This is one of the interventions supported by the Partnership for Inclusive Agricultural Transformation (PIATA), a program involving AGRA, the United States Agency for International Development (USAID), Rockefeller Foundation and the Bill & Melinda Gates Foundation to stimulate agricultural development by linking them to agribusiness opportunities that ignite the spark for job creation, food security, sustainable livelihoods, economic advancement and poverty reduction for 30 million smallholder African farm households.
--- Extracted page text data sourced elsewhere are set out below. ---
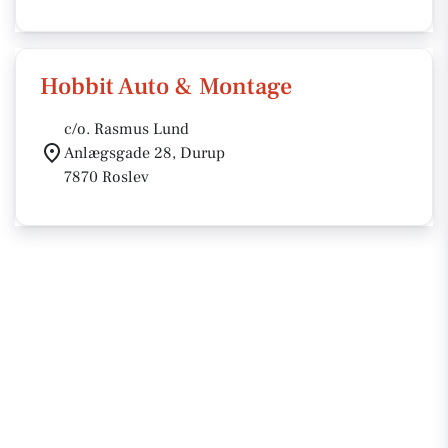
Hobbit Auto & Montage
c/o. Rasmus Lund
Anlægsgade 28, Durup
7870 Roslev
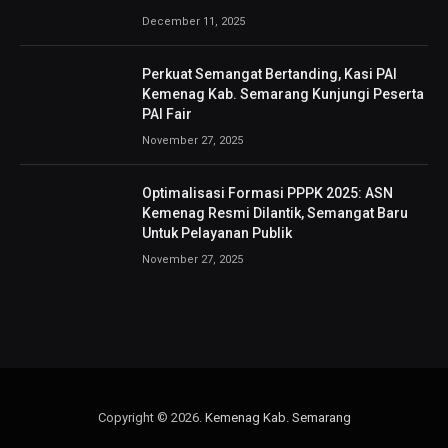
December 11, 2025
Perkuat Semangat Bertanding, Kasi PAI
Kemenag Kab. Semarang Kunjungi Peserta
PAI Fair
November 27, 2025
Optimalisasi Formasi PPPK 2025: ASN
Kemenag Resmi Dilantik, Semangat Baru
Untuk Pelayanan Publik
November 27, 2025
Copyright © 2026.
Kemenag Kab. Semarang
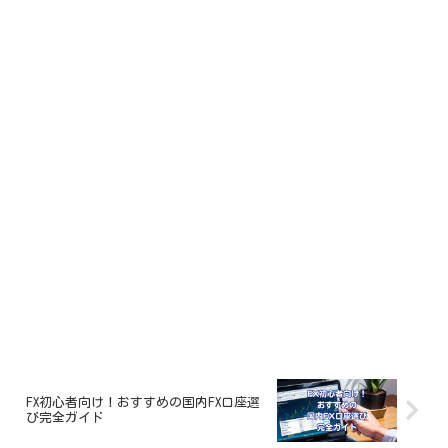
FX初心者向け！おすすめの国内FX口座選
び完全ガイド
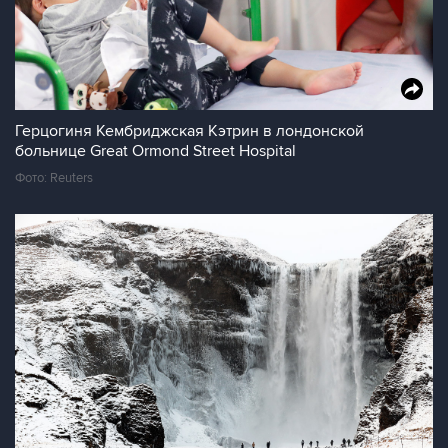
Герцогиня Кембриджская Кэтрин в лондонской
больнице Great Ormond Street Hospital
Фото: Reuters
The $280 million PIATA program is stimulating agricultural development in 11 African countries, including Nigeria, by advocating for increased linkages between smallholder farmers and agribusiness to create economic opportunity. It further embodies the principles of the 2014 Malabo Declaration on Accelerated Agricultural Growth and Transformation for Shared Prosperity and Improved Livelihoods where the African Union (AU) pledged to end hunger by 2025. PIATA also corresponds to the AU’s national economic strategy, ensuring seamless implementation of the initiative.
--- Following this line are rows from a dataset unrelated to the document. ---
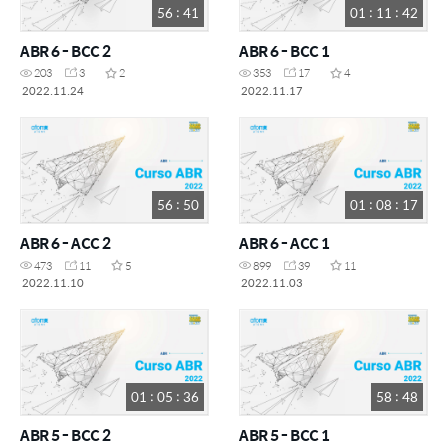
56 : 41
01 : 11 : 42
ABR 6 - BCC 2
ABR 6 - BCC 1
203
3
2
353
17
4
2022.11.24
2022.11.17
56 : 50
01 : 08 : 17
ABR 6 - ACC 2
ABR 6 - ACC 1
473
11
5
899
39
11
2022.11.10
2022.11.03
01 : 05 : 36
58 : 48
ABR 5 - BCC 2
ABR 5 - BCC 1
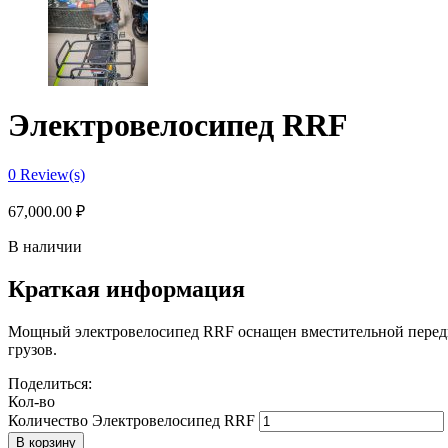
Электровелосипед RRF
0
Review(s)
67,000.00
₽
В наличии
Краткая информация
Мощный электровелосипед RRF оснащен вместительной перед
грузов.
Поделиться:
Кол-во
Количество Электровелосипед RRF
В корзину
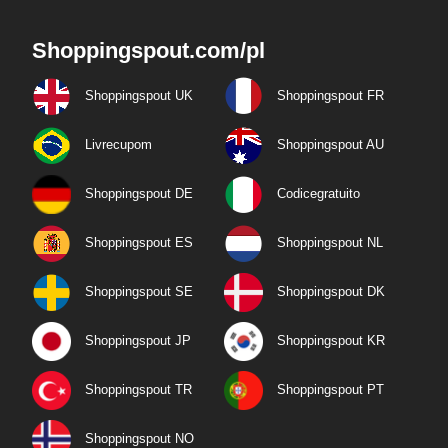
Shoppingspout.com/pl
Shoppingspout UK
Shoppingspout FR
Livrecupom
Shoppingspout AU
Shoppingspout DE
Codicegratuito
Shoppingspout ES
Shoppingspout NL
Shoppingspout SE
Shoppingspout DK
Shoppingspout JP
Shoppingspout KR
Shoppingspout TR
Shoppingspout PT
Shoppingspout NO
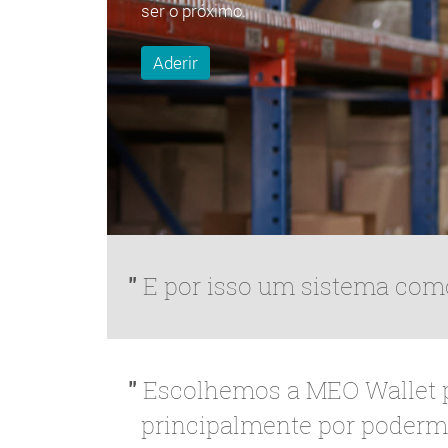
ser o próximo.
Aderir
E por isso um sistema como
Escolhemos a MEO Wallet p
principalmente por podermo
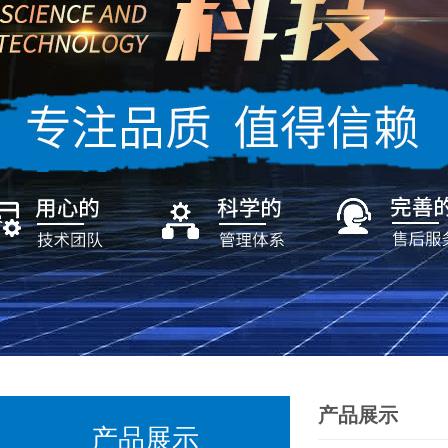
产品展示
产品展示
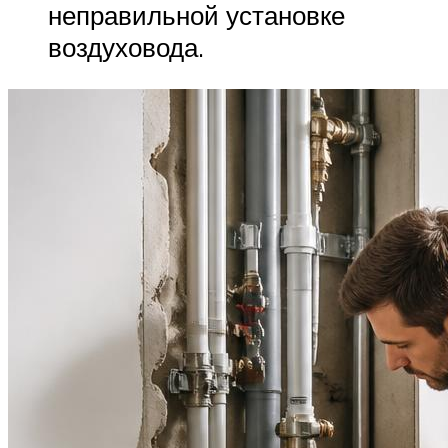
неправильной установке
воздуховода.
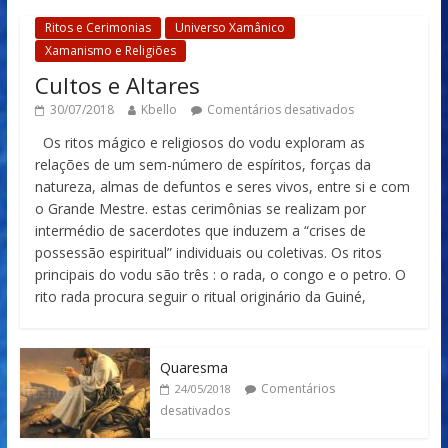
Ritos e Cerimonias
Universo Xamânico
Xamanismo e Religiões
Cultos e Altares
30/07/2018
Kbello
Comentários desativados
Os ritos mágico e religiosos do vodu exploram as
relações de um sem-número de espíritos, forças da
natureza, almas de defuntos e seres vivos, entre si e com
o Grande Mestre. estas cerimônias se realizam por
intermédio de sacerdotes que induzem a “crises de
possessão espiritual” individuais ou coletivas. Os ritos
principais do vodu são três : o rada, o congo e o petro. O
rito rada procura seguir o ritual originário da Guiné,
Quaresma
Comentários
24/05/2018
desativados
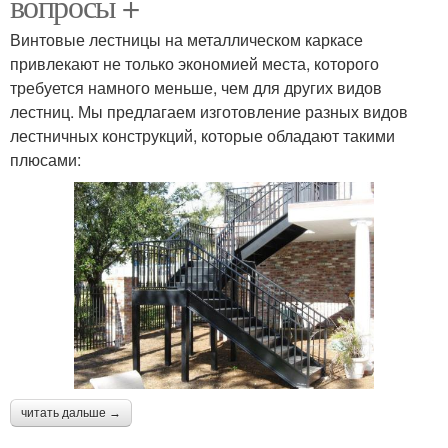
вопросы +
Винтовые лестницы на металлическом каркасе
привлекают не только экономией места, которого
требуется намного меньше, чем для других видов
лестниц. Мы предлагаем изготовление разных видов
лестничных конструкций, которые обладают такими
плюсами:
читать дальше →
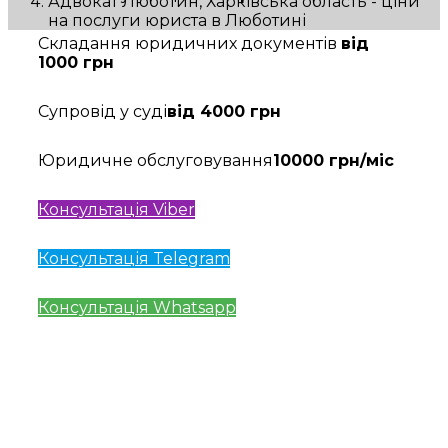
Адвокат Люботин, Харківська область - ціни
на послуги юриста в Люботині
Складання юридичних документів
від
1000 грн
Супровід у суді
від 4000 грн
Юридичне обслуговування
10000 грн/міс
Консультація Viber
Консультація Telegram
Консультація Whatsapp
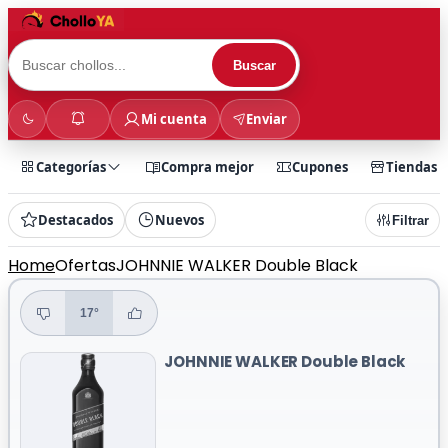
Buscar
Mi cuenta
Enviar
Categorías
Compra mejor
Cupones
Tiendas
Destacados
Nuevos
Filtrar
Home
Ofertas
JOHNNIE WALKER Double Black
17°
JOHNNIE WALKER Double Black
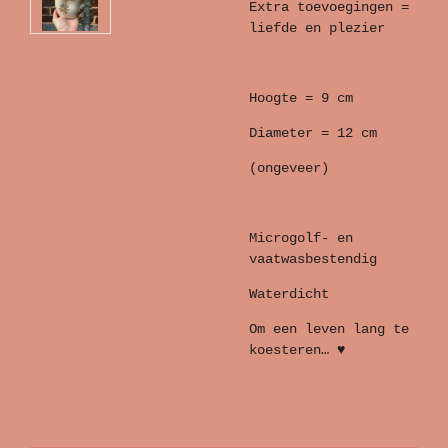
Extra toevoegingen =
liefde en plezier
Hoogte = 9 cm
Diameter = 12 cm
(ongeveer)
Microgolf- en
vaatwasbestendig
Waterdicht
Om een leven lang te
koesteren… ♥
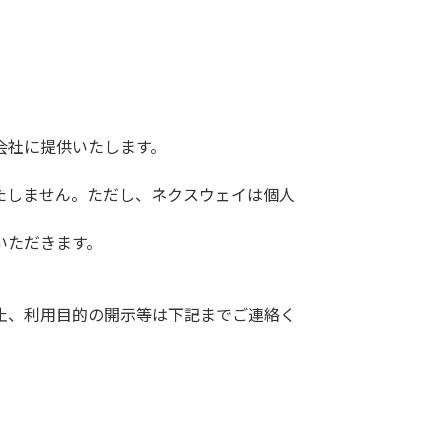
会社に提供いたします。
たしません。ただし、ネクスウェイは個人
いただきます。
止、利用目的の開示等は下記までご連絡く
The critical link in these efforts are investments in improved seeds, machinery, technologies, knowledge and training that increases productivity and opens up access to markets. For the newly trained youth in Kaduna State, intervention has led to an immediate windfall for them.  Although 45 of the youth trainees received spray-kits and other equipment to start them off, farmer groups in Kaura LGA purchased additional spraying kits, creating a demand for spray-agents across several LGAs guaranteeing the youthful entrepreneurs of an assured livelihood as they work with local farmers to ensure their crops are well protected, at the same time securing human and environmental health. They have also been linked to agro-dealers and village level stockists for business partnerships.

At this point in time, the lessons generated from PIATA are that the technologies, practices and policies necessary for the required transformation are known and ready to be taken to scale. To complement the moment, is the broad sustained economic growth being experienced across the continent that has led to significant increases in public and private investments with firm commitments from African leaders to take ownership of their own national agricultural plans for broader economic growth.
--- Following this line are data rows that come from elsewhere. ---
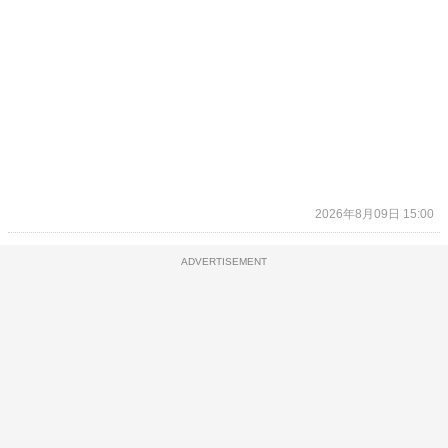
2026年8月09日 15:00
ADVERTISEMENT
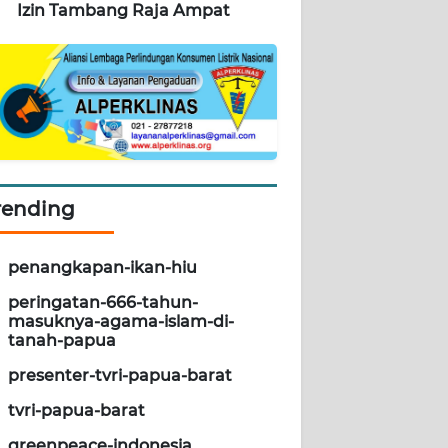
Izin Tambang Raja Ampat
rending
penangkapan-ikan-hiu
peringatan-666-tahun-
masuknya-agama-islam-di-
tanah-papua
presenter-tvri-papua-barat
tvri-papua-barat
greenpeace-indonesia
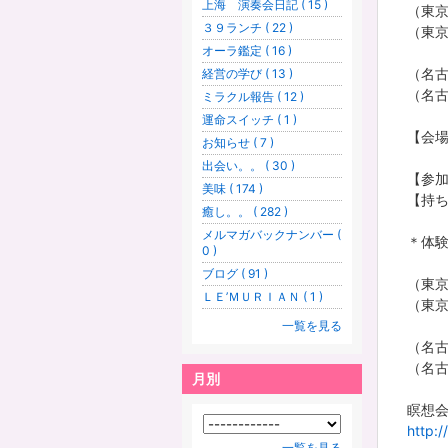
上海 演奏会日記 ( 15 )
（東京
３９ランチ ( 22 )
（東京
オーラ鑑定 ( 16 )
（名古
経営の学び ( 13 )
（名古
ミラクル報告 ( 12 )
運命スイッチ ( 1 )
【会場
お知らせ ( 7 )
（名
出会い。。 ( 30 )
【参加
美味 ( 174 )
【持
癒し。。 ( 282 )
メルマガバックナンバー (
＊体験
0 )
ブログ ( 91 )
（東京
ＬＥ’ＭＵＲＩＡＮ ( 1 )
（東京
一覧を見る
（名古
（名古
月別
瞑想
http:
一覧を見る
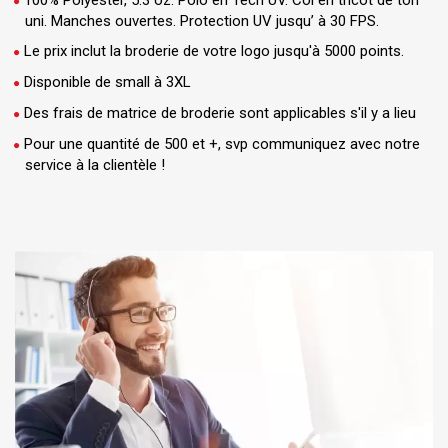
100% Polyester, 5.3 oz. Polo en Tech UV. Col en tricot de ton
uni. Manches ouvertes. Protection UV jusqu’ à 30 FPS.
Le prix inclut la broderie de votre logo jusqu'à 5000 points.
Disponible de small à 3XL
Des frais de matrice de broderie sont applicables s'il y a lieu
Pour une quantité de 500 et +, svp communiquez avec notre
service à la clientèle !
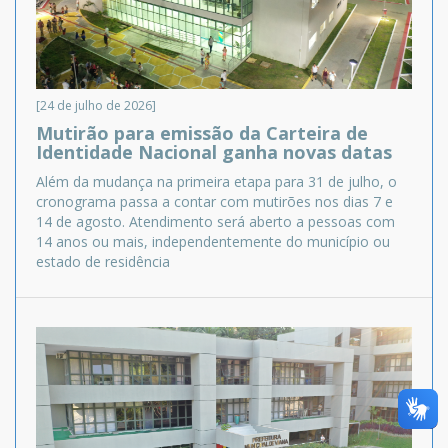
[24 de julho de 2026]
Mutirão para emissão da Carteira de
Identidade Nacional ganha novas datas
​​​​​​​Além da mudança na primeira etapa para 31 de julho, o
cronograma passa a contar com mutirões nos dias 7 e
14 de agosto. Atendimento será aberto a pessoas com
14 anos ou mais, independentemente do município ou
estado de residência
PAITA’s strategic objectives for an inclusive agricultural transformation include increased staple crop productivity as well as strengthening and expanding access to national and regional markets for smallholder farmers. In increasing the capacity of smallholder farming households and agricultural systems to be better prepared and adapt to shocks and stresses, some outcomes are inevitable such as the importance of strengthening the policy environment for public-private partnerships and increasing youth and women’s empowerment.  All these efforts call for strengthened multi-sectoral coordination at the continental, regional and national levels that support mutual accountability in the agricultural sector.